TakahisaHarada

エターナル・サンシャインのTakahisaHaradaのレビュー・感想・評価

エターナル・サンシャイン(2004年製作の映画)
4.4
勝手にロマンス映画だと思って観始めたけど、どちらかと言うとSFかつ倦怠カップルが一歩踏み出す恋愛映画って感じでめちゃくちゃ良かった。

序盤、時系列が錯綜していて混乱したけど、途中から新しい記憶から順に遡って消されていってるんだと掴めるし、クレメンタインがコロコロ変える髪色には時系列を伝える意味もあるのだと分かる。
楽しかった記憶が消えていく切なさも良かったし、2人の一番良いときと悪いときを立て続けに描く倦怠カップルもの的な見せ方なのかと思いきや…っていう構成もめちゃ良かった。(悪い目覚め、車のキズ、「モントークで会いましょう」、珍犬ハックル、どれも良い)
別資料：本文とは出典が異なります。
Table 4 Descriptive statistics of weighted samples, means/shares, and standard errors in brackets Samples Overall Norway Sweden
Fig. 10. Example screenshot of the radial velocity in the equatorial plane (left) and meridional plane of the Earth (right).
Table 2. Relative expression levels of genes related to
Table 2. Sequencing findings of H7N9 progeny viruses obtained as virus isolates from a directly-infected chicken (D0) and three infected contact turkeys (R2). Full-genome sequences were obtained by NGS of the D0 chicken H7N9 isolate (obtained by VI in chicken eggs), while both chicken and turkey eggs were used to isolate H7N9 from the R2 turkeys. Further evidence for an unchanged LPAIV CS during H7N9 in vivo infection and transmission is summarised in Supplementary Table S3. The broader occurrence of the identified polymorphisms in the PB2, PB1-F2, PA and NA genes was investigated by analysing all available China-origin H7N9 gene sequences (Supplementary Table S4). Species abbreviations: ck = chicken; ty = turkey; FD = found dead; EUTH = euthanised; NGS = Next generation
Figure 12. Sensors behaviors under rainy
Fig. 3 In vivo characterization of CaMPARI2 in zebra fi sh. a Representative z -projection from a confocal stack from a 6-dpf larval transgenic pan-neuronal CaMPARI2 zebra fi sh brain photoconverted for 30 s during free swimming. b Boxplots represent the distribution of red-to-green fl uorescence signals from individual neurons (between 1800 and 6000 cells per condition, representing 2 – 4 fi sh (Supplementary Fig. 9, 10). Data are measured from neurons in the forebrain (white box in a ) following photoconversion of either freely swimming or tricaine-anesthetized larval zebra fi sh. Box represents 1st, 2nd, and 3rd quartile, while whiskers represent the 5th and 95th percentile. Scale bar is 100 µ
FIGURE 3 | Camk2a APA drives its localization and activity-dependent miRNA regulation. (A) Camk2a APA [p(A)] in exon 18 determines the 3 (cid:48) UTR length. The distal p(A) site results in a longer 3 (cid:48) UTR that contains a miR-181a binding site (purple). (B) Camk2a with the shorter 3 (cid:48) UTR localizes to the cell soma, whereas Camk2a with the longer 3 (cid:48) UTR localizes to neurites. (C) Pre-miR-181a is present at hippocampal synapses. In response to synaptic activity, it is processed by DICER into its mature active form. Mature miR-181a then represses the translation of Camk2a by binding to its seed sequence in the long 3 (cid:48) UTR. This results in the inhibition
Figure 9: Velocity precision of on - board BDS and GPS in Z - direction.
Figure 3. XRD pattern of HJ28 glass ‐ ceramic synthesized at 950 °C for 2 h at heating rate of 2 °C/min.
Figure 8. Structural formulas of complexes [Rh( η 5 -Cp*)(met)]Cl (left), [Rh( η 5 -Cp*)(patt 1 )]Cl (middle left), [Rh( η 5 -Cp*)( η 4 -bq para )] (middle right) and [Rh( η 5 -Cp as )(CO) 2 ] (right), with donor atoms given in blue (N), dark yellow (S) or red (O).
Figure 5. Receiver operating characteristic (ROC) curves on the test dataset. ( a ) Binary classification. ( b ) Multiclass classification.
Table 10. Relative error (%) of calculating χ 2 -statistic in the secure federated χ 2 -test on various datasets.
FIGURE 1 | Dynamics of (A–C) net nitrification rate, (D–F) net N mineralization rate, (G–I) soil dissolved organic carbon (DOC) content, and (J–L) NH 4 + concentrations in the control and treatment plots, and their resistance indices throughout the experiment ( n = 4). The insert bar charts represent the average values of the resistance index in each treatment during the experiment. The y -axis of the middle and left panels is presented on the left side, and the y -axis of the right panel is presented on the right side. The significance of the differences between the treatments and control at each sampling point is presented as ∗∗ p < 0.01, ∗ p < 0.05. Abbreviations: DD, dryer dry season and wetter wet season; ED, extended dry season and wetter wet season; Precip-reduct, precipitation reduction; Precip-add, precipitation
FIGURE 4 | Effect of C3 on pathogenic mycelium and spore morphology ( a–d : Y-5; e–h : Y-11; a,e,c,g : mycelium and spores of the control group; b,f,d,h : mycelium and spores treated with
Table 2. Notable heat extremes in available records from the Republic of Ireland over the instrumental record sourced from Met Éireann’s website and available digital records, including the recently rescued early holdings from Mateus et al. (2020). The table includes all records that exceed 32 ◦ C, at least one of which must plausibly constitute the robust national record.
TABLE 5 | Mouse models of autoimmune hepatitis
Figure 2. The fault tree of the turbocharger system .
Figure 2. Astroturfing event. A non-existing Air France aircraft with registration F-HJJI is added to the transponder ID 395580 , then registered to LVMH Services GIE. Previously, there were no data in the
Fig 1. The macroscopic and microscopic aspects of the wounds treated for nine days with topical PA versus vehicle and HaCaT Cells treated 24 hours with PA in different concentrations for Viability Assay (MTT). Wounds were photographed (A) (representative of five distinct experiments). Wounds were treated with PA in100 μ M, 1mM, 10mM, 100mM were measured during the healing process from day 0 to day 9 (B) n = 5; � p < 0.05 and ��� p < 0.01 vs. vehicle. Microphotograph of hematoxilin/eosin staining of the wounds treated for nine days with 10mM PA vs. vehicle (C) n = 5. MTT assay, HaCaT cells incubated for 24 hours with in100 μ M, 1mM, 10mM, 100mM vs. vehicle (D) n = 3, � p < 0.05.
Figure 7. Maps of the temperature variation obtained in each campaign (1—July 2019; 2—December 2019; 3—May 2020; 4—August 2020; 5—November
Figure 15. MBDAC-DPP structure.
ニーチェやアレキサンダー・ポープを引用して、忘却は許すことで、そのことがより良き前進を生むということを伝えているし、ロマンス映画では描かれない、互いの本質が見えて憧れを失ってからの2人を描いているところがとても好き。
ラストもジョエルが珍しく行動を起こすところがまず良いし、いずれ退屈してお互いのことを嫌いになるだろうけどそれでも構わない、という2人のやり取りが感動的でめちゃくちゃ良かった…。

記憶の中ならではの突飛な描写も楽しかったし、記憶を消す側のラクーナ社の人らにも色んな物語がありそうなのも良かった(ジョエルの記憶を盗みクレメンタインと結ばれようとするパトリック、ハワードと不倫して記憶を消されるメアリー、不倫の事実を知っていて?付き合ってるスタン…)。